Identifying Druggable Sites in the Pain-Sensing TRPA1 Ion Channel

Abstract

Transient receptor potential (TRP) channels, found in all eukaryotes, are a family of cation channels vital for critical physiological processes, such as mediating the sensation of unanticipated pain. Most TRP channel activities are modulated by a diverse set of exogenous and endogenous ligands, several of which are important for human life. For example, general anesthetics, which are widely used in surgical procedures, have undesired effects by activating TRPA1, which functions as a pain-sensing ion channel. Upon administration, several noxious general anesthetics stimulate peripheral sensory neurons, which transduce pain and inflammation elicited by these widely used drugs. Although evidence points to TRPA1 as the major player in this pain pathway, where propofol binds in the channel is unclear.
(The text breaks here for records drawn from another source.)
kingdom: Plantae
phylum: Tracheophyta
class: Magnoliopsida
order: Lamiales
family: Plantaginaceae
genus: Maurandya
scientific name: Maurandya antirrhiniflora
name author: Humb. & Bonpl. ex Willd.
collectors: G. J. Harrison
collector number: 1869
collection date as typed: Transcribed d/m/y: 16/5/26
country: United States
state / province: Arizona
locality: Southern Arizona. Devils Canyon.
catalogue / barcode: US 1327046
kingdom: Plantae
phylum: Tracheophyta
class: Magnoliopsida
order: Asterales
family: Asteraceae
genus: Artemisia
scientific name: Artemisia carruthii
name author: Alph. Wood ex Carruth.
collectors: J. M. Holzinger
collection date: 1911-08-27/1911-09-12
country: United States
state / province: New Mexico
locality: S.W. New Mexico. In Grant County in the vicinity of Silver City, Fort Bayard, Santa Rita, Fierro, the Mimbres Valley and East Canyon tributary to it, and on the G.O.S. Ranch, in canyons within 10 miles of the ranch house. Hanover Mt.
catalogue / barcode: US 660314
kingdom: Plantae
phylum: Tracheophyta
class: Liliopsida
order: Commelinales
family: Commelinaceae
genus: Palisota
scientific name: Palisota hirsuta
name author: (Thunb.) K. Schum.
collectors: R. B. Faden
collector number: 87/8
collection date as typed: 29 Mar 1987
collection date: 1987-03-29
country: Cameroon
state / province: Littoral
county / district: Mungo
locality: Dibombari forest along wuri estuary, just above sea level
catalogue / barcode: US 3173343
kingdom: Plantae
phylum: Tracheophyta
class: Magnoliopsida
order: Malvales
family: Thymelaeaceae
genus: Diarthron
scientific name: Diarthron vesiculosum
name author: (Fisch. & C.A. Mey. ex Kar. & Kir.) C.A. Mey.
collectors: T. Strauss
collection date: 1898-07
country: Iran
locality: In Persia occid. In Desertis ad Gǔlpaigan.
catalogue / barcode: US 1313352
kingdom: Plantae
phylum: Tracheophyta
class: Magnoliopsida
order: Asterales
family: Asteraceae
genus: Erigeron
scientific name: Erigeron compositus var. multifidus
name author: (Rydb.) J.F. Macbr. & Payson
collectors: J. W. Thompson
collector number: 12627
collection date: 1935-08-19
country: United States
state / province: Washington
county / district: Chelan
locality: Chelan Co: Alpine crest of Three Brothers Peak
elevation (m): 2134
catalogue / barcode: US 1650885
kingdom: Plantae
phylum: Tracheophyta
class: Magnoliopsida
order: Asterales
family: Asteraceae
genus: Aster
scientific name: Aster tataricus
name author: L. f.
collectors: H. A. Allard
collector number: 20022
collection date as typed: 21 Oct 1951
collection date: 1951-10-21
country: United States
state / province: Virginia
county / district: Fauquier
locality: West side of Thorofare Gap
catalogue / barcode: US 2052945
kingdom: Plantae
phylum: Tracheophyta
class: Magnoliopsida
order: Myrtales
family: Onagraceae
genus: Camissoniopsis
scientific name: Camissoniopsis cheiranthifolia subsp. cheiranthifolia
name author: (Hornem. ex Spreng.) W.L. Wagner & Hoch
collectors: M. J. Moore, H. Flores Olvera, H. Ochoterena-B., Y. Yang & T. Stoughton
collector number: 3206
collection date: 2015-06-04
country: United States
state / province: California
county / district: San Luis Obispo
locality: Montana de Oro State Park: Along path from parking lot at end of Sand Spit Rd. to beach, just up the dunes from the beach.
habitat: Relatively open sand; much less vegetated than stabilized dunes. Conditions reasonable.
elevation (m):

Here I present the first photocrosslinking strategy to identify the propofol binding sites in TRPA1. I designed synthetically expedient routes to three crosslinkable analogues of propofol, two of which are also functionalized with an alkyne affinity handle for bioorthogonal chemistry. Using mouse TRPA1 heterologously expressed in insect cells and fluorescence-based functional assays to compare propofol and the synthesized analogues, I determined that ortho-substitution, relative to the hydroxyl group, still allows for TRPA1 activation. Using the same activity assay, I conducted small molecule structure-function studies, introducing substituents replacing the phenolic hydroxyl group of propofol as well as adding or replacing substituents at the ortho and para positions. My results demonstrate the importance of hydrogen bonding in propofol activation of TRPA1 and provide evidence that halogen substitution can affect channel function. Photoaffinity labeling with a well-characterized propofol analogue, AziPm, which demonstrates the same dose-dependent and bimodal TRPA1 activation profile as propofol, identified two crosslinked residues in TRPA1. Both residues lie on the S6 helix, which, together with S5, forms the channel pore and gate of TRPA1. V954 faces a pocket previously identified as the A-9607079 antagonist binding site, while E969 lies near the intracellular mouth of the pore at the junction of S6 and the “TRP-domain” -helix, which is important for channel gating. These results provide the first direct identification of general anesthetic binding sites leading to TRPA1 activation.